▸ **EXTRACTED RECORDS**
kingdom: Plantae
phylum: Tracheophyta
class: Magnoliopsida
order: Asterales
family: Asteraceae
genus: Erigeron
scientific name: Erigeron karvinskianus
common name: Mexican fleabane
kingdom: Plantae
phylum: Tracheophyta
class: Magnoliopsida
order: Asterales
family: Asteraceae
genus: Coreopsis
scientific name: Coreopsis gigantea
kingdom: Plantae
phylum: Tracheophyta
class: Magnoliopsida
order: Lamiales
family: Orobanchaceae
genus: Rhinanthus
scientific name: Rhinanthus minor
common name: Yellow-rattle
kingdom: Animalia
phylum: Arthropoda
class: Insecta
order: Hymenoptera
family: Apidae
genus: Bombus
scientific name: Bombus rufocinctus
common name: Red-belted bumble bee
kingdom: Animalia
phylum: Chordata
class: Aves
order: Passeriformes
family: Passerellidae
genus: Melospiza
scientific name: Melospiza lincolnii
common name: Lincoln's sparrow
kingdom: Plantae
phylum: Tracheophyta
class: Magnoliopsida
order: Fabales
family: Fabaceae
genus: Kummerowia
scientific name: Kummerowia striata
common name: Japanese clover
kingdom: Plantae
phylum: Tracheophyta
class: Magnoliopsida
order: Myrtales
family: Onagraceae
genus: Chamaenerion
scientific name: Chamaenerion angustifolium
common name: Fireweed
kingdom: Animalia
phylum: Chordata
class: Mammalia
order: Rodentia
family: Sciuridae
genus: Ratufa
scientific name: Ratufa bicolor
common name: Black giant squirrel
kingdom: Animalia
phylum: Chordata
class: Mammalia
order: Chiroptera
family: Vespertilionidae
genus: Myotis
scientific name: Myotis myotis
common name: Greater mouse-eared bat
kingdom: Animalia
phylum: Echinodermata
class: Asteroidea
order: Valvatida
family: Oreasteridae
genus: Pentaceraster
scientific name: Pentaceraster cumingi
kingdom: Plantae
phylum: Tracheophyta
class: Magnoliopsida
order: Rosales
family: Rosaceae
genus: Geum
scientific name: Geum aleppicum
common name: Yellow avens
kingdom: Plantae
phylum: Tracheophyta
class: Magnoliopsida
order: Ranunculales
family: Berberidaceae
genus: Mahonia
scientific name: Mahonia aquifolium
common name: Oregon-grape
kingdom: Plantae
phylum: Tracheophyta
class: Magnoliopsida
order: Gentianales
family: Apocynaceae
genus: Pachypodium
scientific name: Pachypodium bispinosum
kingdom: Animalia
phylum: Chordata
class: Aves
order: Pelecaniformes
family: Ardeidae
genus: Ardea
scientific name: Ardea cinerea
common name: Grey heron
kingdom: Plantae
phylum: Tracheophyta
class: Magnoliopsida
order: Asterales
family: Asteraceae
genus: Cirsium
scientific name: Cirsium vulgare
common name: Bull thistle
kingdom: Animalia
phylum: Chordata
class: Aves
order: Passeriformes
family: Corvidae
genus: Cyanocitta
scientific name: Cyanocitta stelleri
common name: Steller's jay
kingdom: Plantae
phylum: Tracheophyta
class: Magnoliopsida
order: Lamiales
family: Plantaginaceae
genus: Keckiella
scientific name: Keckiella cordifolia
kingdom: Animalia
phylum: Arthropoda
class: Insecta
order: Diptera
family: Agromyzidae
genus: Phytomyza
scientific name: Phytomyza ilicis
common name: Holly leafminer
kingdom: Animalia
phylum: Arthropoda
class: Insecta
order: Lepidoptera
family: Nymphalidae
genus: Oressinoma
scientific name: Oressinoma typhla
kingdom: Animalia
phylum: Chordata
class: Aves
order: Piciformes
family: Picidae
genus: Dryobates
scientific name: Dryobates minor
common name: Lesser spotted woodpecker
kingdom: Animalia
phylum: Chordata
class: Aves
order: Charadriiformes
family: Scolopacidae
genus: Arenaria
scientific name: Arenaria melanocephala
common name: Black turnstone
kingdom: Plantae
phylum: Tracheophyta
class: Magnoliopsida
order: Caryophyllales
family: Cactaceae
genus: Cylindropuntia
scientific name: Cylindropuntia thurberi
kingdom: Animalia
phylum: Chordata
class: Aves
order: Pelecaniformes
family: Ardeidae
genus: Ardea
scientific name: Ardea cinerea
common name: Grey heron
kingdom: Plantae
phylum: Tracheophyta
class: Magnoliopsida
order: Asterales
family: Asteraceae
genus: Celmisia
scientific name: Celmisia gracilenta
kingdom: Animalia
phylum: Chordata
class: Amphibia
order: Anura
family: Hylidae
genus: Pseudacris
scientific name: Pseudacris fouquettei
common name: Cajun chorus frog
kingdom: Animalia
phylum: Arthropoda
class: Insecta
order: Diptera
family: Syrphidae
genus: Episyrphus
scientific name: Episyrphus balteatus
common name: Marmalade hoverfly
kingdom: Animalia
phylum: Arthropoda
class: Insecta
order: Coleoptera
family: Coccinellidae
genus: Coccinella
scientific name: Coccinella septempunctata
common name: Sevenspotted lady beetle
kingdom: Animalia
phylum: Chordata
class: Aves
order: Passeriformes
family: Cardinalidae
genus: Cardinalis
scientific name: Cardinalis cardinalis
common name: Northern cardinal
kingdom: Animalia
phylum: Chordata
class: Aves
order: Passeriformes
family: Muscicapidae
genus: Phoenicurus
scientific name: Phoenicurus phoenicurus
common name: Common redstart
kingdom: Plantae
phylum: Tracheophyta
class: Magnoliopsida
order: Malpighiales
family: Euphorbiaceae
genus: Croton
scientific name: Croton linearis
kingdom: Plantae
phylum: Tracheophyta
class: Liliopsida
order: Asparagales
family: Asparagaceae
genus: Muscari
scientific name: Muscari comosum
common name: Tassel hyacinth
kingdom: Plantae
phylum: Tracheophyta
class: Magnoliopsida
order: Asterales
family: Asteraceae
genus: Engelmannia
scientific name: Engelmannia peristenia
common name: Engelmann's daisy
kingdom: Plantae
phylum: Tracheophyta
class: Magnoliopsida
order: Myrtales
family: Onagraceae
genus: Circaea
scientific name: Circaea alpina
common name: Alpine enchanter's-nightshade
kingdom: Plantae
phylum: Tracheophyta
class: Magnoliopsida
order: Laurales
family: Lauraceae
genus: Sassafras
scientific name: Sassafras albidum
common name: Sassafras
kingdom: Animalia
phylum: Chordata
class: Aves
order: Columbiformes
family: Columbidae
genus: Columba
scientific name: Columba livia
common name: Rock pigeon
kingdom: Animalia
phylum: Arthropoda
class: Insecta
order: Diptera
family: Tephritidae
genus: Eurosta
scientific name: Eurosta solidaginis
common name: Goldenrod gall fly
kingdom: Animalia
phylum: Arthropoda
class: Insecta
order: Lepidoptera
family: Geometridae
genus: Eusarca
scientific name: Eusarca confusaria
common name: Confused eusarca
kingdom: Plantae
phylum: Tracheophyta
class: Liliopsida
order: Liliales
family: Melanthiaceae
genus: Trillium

▸ **TASK REQUIREMENTS**
Repeat every line of the records above word for word, in the same order.

▸ **RESPONSE FOR THIS EXERCISE**
kingdom: Plantae
phylum: Tracheophyta
class: Magnoliopsida
order: Asterales
family: Asteraceae
genus: Erigeron
scientific name: Erigeron karvinskianus
common name: Mexican fleabane
kingdom: Plantae
phylum: Tracheophyta
class: Magnoliopsida
order: Asterales
family: Asteraceae
genus: Coreopsis
scientific name: Coreopsis gigantea
kingdom: Plantae
phylum: Tracheophyta
class: Magnoliopsida
order: Lamiales
family: Orobanchaceae
genus: Rhinanthus
scientific name: Rhinanthus minor
common name: Yellow-rattle
kingdom: Animalia
phylum: Arthropoda
class: Insecta
order: Hymenoptera
family: Apidae
genus: Bombus
scientific name: Bombus rufocinctus
common name: Red-belted bumble bee
kingdom: Animalia
phylum: Chordata
class: Aves
order: Passeriformes
family: Passerellidae
genus: Melospiza
scientific name: Melospiza lincolnii
common name: Lincoln's sparrow
kingdom: Plantae
phylum: Tracheophyta
class: Magnoliopsida
order: Fabales
family: Fabaceae
genus: Kummerowia
scientific name: Kummerowia striata
common name: Japanese clover
kingdom: Plantae
phylum: Tracheophyta
class: Magnoliopsida
order: Myrtales
family: Onagraceae
genus: Chamaenerion
scientific name: Chamaenerion angustifolium
common name: Fireweed
kingdom: Animalia
phylum: Chordata
class: Mammalia
order: Rodentia
family: Sciuridae
genus: Ratufa
scientific name: Ratufa bicolor
common name: Black giant squirrel
kingdom: Animalia
phylum: Chordata
class: Mammalia
order: Chiroptera
family: Vespertilionidae
genus: Myotis
scientific name: Myotis myotis
common name: Greater mouse-eared bat
kingdom: Animalia
phylum: Echinodermata
class: Asteroidea
order: Valvatida
family: Oreasteridae
genus: Pentaceraster
scientific name: Pentaceraster cumingi
kingdom: Plantae
phylum: Tracheophyta
class: Magnoliopsida
order: Rosales
family: Rosaceae
genus: Geum
scientific name: Geum aleppicum
common name: Yellow avens
kingdom: Plantae
phylum: Tracheophyta
class: Magnoliopsida
order: Ranunculales
family: Berberidaceae
genus: Mahonia
scientific name: Mahonia aquifolium
common name: Oregon-grape
kingdom: Plantae
phylum: Tracheophyta
class: Magnoliopsida
order: Gentianales
family: Apocynaceae
genus: Pachypodium
scientific name: Pachypodium bispinosum
kingdom: Animalia
phylum: Chordata
class: Aves
order: Pelecaniformes
family: Ardeidae
genus: Ardea
scientific name: Ardea cinerea
common name: Grey heron
kingdom: Plantae
phylum: Tracheophyta
class: Magnoliopsida
order: Asterales
family: Asteraceae
genus: Cirsium
scientific name: Cirsium vulgare
common name: Bull thistle
kingdom: Animalia
phylum: Chordata
class: Aves
order: Passeriformes
family: Corvidae
genus: Cyanocitta
scientific name: Cyanocitta stelleri
common name: Steller's jay
kingdom: Plantae
phylum: Tracheophyta
class: Magnoliopsida
order: Lamiales
family: Plantaginaceae
genus: Keckiella
scientific name: Keckiella cordifolia
kingdom: Animalia
phylum: Arthropoda
class: Insecta
order: Diptera
family: Agromyzidae
genus: Phytomyza
scientific name: Phytomyza ilicis
common name: Holly leafminer
kingdom: Animalia
phylum: Arthropoda
class: Insecta
order: Lepidoptera
family: Nymphalidae
genus: Oressinoma
scientific name: Oressinoma typhla
kingdom: Animalia
phylum: Chordata
class: Aves
order: Piciformes
family: Picidae
genus: Dryobates
scientific name: Dryobates minor
common name: Lesser spotted woodpecker
kingdom: Animalia
phylum: Chordata
class: Aves
order: Charadriiformes
family: Scolopacidae
genus: Arenaria
scientific name: Arenaria melanocephala
common name: Black turnstone
kingdom: Plantae
phylum: Tracheophyta
class: Magnoliopsida
order: Caryophyllales
family: Cactaceae
genus: Cylindropuntia
scientific name: Cylindropuntia thurberi
kingdom: Animalia
phylum: Chordata
class: Aves
order: Pelecaniformes
family: Ardeidae
genus: Ardea
scientific name: Ardea cinerea
common name: Grey heron
kingdom: Plantae
phylum: Tracheophyta
class: Magnoliopsida
order: Asterales
family: Asteraceae
genus: Celmisia
scientific name: Celmisia gracilenta
kingdom: Animalia
phylum: Chordata
class: Amphibia
order: Anura
family: Hylidae
genus: Pseudacris
scientific name: Pseudacris fouquettei
common name: Cajun chorus frog
kingdom: Animalia
phylum: Arthropoda
class: Insecta
order: Diptera
family: Syrphidae
genus: Episyrphus
scientific name: Episyrphus balteatus
common name: Marmalade hoverfly
kingdom: Animalia
phylum: Arthropoda
class: Insecta
order: Coleoptera
family: Coccinellidae
genus: Coccinella
scientific name: Coccinella septempunctata
common name: Sevenspotted lady beetle
kingdom: Animalia
phylum: Chordata
class: Aves
order: Passeriformes
family: Cardinalidae
genus: Cardinalis
scientific name: Cardinalis cardinalis
common name: Northern cardinal
kingdom: Animalia
phylum: Chordata
class: Aves
order: Passeriformes
family: Muscicapidae
genus: Phoenicurus
scientific name: Phoenicurus phoenicurus
common name: Common redstart
kingdom: Plantae
phylum: Tracheophyta
class: Magnoliopsida
order: Malpighiales
family: Euphorbiaceae
genus: Croton
scientific name: Croton linearis
kingdom: Plantae
phylum: Tracheophyta
class: Liliopsida
order: Asparagales
family: Asparagaceae
genus: Muscari
scientific name: Muscari comosum
common name: Tassel hyacinth
kingdom: Plantae
phylum: Tracheophyta
class: Magnoliopsida
order: Asterales
family: Asteraceae
genus: Engelmannia
scientific name: Engelmannia peristenia
common name: Engelmann's daisy
kingdom: Plantae
phylum: Tracheophyta
class: Magnoliopsida
order: Myrtales
family: Onagraceae
genus: Circaea
scientific name: Circaea alpina
common name: Alpine enchanter's-nightshade
kingdom: Plantae
phylum: Tracheophyta
class: Magnoliopsida
order: Laurales
family: Lauraceae
genus: Sassafras
scientific name: Sassafras albidum
common name: Sassafras
kingdom: Animalia
phylum: Chordata
class: Aves
order: Columbiformes
family: Columbidae
genus: Columba
scientific name: Columba livia
common name: Rock pigeon
kingdom: Animalia
phylum: Arthropoda
class: Insecta
order: Diptera
family: Tephritidae
genus: Eurosta
scientific name: Eurosta solidaginis
common name: Goldenrod gall fly
kingdom: Animalia
phylum: Arthropoda
class: Insecta
order: Lepidoptera
family: Geometridae
genus: Eusarca
scientific name: Eusarca confusaria
common name: Confused eusarca
kingdom: Plantae
phylum: Tracheophyta
class: Liliopsida
order: Liliales
family: Melanthiaceae
genus: Trillium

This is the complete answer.